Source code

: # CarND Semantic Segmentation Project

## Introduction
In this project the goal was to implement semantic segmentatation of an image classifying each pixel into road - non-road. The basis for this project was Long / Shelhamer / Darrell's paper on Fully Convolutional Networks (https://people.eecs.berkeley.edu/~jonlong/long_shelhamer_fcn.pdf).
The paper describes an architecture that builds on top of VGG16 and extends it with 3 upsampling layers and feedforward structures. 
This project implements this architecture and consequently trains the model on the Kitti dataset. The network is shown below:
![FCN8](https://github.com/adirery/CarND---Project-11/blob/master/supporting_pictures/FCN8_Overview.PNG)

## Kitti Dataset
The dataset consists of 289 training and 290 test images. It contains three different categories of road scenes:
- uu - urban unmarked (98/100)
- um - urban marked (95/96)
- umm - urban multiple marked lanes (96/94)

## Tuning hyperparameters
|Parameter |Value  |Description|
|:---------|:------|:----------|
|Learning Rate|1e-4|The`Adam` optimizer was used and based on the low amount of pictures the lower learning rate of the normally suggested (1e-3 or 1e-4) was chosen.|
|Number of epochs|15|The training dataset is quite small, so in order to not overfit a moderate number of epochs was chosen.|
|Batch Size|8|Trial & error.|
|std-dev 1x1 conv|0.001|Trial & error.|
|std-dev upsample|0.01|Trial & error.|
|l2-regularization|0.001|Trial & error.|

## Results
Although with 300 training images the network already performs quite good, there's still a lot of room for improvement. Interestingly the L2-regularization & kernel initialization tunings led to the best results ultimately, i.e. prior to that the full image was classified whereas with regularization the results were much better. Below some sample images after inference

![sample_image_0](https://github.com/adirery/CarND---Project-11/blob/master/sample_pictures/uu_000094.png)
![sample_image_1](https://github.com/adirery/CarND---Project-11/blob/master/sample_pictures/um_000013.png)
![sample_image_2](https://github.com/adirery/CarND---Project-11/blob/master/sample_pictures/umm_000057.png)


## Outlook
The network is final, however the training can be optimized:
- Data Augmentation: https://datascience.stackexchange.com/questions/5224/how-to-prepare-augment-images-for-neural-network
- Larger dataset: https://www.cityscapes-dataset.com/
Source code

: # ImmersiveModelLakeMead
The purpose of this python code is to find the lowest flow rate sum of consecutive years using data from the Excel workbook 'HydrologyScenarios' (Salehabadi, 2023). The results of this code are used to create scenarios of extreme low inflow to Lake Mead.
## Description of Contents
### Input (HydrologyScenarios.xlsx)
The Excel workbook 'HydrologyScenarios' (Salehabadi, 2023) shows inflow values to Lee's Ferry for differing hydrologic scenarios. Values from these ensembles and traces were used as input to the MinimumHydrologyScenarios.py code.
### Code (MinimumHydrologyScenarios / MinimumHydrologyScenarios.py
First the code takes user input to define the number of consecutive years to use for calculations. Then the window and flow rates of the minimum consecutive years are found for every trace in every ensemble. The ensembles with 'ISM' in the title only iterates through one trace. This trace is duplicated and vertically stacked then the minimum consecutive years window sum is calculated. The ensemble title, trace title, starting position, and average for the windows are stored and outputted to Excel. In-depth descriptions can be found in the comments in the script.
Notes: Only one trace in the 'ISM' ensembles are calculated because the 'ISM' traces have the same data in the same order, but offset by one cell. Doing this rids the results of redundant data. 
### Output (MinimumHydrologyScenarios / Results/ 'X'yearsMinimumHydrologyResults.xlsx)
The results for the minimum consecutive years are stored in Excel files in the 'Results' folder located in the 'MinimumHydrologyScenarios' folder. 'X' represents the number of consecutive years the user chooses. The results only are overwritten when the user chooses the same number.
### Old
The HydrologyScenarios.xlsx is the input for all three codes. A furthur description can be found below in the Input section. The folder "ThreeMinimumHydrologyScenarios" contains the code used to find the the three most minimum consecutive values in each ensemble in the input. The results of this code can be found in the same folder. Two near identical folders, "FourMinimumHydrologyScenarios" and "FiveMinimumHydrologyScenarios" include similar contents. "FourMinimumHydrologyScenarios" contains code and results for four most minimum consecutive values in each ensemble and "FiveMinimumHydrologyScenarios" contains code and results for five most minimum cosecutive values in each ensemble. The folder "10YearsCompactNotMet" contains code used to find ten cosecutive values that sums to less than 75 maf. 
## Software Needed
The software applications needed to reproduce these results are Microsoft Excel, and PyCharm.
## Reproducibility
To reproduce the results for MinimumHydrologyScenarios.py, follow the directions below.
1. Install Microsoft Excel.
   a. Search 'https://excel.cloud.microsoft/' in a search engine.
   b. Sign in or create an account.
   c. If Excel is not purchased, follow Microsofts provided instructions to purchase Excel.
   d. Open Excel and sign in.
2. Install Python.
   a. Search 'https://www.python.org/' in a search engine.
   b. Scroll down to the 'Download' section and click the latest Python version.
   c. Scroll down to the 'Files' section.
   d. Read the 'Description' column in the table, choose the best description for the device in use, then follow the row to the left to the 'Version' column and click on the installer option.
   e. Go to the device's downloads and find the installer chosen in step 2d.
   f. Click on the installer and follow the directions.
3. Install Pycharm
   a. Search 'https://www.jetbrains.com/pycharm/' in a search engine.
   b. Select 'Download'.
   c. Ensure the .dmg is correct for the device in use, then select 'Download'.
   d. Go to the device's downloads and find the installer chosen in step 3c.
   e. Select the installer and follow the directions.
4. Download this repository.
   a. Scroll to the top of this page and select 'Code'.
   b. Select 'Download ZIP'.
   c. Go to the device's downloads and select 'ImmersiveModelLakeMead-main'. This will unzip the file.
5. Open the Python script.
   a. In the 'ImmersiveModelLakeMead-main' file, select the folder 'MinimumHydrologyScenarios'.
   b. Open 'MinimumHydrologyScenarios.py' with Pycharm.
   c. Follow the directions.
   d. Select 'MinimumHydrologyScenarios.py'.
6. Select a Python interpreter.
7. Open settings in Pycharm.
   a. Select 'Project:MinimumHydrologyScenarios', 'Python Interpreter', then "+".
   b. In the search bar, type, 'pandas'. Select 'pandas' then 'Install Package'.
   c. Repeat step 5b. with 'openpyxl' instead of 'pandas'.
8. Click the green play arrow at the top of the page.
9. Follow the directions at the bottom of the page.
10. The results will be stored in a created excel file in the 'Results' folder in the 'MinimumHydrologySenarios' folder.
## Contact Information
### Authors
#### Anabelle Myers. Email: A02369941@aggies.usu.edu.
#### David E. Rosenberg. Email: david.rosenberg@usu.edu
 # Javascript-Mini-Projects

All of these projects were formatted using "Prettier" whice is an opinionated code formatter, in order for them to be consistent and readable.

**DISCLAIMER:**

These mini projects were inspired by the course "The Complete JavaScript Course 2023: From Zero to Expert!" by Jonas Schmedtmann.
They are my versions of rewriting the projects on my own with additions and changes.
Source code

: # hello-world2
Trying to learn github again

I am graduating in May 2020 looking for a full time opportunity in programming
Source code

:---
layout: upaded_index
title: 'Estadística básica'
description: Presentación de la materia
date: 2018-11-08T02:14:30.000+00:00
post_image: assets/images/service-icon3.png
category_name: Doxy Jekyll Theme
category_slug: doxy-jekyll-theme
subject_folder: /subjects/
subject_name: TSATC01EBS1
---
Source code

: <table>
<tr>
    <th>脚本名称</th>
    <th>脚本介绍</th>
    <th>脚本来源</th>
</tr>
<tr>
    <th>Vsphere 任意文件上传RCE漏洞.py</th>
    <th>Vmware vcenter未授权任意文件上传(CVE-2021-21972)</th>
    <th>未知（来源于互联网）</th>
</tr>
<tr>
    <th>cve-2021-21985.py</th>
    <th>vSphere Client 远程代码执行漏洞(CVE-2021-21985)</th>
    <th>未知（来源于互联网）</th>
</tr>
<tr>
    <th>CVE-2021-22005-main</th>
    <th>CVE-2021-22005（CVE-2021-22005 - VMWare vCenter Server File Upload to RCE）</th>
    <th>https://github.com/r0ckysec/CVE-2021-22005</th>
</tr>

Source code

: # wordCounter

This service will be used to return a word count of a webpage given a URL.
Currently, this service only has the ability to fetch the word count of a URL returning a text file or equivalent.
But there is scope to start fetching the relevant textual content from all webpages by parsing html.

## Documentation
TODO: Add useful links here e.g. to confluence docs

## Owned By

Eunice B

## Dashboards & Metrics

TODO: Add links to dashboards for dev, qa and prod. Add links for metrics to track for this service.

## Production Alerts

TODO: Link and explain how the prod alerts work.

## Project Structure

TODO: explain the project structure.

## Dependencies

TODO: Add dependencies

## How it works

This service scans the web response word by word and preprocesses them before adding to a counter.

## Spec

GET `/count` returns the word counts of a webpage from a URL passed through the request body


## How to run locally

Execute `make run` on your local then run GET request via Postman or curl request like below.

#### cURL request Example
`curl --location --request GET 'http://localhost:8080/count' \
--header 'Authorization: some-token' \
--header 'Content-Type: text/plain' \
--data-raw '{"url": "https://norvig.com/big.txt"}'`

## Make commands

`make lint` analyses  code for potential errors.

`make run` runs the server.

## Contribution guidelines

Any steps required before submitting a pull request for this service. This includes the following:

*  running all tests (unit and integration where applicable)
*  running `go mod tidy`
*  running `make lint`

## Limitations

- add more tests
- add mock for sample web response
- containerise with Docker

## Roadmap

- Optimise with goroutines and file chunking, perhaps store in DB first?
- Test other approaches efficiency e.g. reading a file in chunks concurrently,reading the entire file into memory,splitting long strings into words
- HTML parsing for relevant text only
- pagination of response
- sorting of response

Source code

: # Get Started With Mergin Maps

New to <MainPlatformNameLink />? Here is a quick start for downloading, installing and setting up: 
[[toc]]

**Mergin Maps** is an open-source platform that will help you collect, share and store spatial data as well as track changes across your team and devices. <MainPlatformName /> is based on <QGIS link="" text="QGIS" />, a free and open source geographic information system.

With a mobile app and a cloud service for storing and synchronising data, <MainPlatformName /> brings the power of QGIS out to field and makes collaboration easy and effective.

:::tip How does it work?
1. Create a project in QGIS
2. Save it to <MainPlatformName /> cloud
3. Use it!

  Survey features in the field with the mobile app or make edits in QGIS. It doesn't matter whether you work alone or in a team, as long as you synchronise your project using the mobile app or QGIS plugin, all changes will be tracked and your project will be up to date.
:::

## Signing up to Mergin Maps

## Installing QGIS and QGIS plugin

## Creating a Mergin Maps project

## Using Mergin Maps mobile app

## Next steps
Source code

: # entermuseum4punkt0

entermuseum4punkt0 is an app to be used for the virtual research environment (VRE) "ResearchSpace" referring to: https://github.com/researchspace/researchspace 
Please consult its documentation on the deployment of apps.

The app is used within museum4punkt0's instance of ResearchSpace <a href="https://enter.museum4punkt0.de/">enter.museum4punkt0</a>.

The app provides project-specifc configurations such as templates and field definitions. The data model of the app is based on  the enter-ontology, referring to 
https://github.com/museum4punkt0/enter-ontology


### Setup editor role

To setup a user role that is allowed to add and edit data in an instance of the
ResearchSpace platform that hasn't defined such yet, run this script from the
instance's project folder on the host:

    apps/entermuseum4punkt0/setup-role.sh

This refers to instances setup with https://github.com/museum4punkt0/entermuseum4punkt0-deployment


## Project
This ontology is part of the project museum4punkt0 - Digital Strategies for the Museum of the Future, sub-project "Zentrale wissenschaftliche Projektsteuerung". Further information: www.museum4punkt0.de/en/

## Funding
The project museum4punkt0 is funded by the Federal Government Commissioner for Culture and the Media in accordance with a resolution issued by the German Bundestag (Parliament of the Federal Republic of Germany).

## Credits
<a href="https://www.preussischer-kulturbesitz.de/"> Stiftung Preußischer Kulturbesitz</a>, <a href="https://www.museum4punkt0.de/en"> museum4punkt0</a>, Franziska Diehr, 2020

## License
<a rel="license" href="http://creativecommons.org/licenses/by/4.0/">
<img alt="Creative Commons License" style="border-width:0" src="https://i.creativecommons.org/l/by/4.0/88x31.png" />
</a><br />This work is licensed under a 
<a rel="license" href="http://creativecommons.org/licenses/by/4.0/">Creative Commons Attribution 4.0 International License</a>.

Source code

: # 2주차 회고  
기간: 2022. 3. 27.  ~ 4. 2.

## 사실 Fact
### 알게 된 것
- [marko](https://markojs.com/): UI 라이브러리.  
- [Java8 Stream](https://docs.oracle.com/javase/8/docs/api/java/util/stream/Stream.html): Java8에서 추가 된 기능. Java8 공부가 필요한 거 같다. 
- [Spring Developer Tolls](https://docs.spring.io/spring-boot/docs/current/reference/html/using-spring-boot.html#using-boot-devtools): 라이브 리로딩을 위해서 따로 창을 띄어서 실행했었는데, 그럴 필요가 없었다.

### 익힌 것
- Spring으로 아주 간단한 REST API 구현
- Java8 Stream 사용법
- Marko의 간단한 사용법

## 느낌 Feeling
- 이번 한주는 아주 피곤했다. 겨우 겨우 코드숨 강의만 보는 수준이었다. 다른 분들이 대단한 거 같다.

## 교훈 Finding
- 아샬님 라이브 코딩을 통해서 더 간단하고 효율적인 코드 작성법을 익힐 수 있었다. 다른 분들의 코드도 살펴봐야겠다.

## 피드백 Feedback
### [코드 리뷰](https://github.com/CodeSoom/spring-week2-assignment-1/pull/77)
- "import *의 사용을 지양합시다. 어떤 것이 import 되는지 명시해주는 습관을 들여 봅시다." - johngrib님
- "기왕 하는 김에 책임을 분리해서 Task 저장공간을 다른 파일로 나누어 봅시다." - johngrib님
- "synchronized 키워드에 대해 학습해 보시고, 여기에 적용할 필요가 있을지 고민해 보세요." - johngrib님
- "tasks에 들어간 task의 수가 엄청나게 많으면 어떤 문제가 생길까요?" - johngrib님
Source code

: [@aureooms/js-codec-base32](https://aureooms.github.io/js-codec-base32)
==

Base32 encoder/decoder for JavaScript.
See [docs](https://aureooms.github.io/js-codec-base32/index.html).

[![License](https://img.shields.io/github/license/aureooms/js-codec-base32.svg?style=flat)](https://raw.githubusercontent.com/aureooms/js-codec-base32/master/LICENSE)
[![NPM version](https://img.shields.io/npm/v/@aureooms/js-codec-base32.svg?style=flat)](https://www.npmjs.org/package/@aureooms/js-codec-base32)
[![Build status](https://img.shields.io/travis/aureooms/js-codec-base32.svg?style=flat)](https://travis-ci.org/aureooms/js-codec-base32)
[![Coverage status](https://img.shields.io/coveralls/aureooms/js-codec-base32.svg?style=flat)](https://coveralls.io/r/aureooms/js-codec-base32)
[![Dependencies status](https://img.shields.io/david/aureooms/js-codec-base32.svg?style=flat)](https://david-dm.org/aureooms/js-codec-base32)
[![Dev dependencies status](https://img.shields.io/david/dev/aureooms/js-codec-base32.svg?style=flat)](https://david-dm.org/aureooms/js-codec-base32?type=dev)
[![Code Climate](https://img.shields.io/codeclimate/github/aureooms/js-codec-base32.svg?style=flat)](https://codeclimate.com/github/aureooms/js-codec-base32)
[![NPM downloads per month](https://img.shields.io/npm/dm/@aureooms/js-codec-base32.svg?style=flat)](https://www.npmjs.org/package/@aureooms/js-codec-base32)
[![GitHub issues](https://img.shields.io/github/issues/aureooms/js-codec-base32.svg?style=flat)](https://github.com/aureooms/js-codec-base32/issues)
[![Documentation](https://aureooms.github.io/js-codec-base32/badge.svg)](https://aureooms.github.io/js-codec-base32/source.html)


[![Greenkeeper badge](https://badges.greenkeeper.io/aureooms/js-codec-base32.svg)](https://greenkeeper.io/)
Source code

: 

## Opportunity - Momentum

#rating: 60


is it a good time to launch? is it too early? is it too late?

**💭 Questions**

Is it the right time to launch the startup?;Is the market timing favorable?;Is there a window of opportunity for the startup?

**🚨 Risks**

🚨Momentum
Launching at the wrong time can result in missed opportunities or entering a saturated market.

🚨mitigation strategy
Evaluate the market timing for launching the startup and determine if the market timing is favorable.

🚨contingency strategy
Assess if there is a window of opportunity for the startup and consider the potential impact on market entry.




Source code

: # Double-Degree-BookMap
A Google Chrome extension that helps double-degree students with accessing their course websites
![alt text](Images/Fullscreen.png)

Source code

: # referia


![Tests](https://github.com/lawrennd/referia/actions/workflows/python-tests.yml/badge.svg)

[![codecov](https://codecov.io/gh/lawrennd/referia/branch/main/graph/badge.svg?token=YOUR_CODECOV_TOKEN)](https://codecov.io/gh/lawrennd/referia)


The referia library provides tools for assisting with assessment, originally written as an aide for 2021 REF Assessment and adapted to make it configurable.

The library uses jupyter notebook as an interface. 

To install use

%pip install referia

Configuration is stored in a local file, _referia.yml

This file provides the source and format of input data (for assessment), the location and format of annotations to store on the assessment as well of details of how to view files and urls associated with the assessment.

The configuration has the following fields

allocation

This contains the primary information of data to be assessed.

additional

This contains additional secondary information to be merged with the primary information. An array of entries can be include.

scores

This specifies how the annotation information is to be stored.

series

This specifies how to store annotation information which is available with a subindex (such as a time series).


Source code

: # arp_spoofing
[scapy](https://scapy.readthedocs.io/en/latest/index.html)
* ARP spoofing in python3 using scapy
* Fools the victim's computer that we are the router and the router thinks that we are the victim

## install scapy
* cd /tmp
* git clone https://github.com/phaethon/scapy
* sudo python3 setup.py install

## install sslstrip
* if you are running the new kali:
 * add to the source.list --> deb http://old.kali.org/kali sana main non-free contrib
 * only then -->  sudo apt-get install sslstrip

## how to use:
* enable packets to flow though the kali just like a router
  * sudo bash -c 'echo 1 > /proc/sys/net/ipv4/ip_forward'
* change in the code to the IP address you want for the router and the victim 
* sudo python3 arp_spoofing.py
# # # #
(Work to complete):
From the start of the material through the line that contains "Semantic Segmentation Project", inclusive, write those lines out again with "Project" swapped for "Assignment" and everything else left as it is.

(Answer to the exercise):
Source code

: # CarND Semantic Segmentation Assignment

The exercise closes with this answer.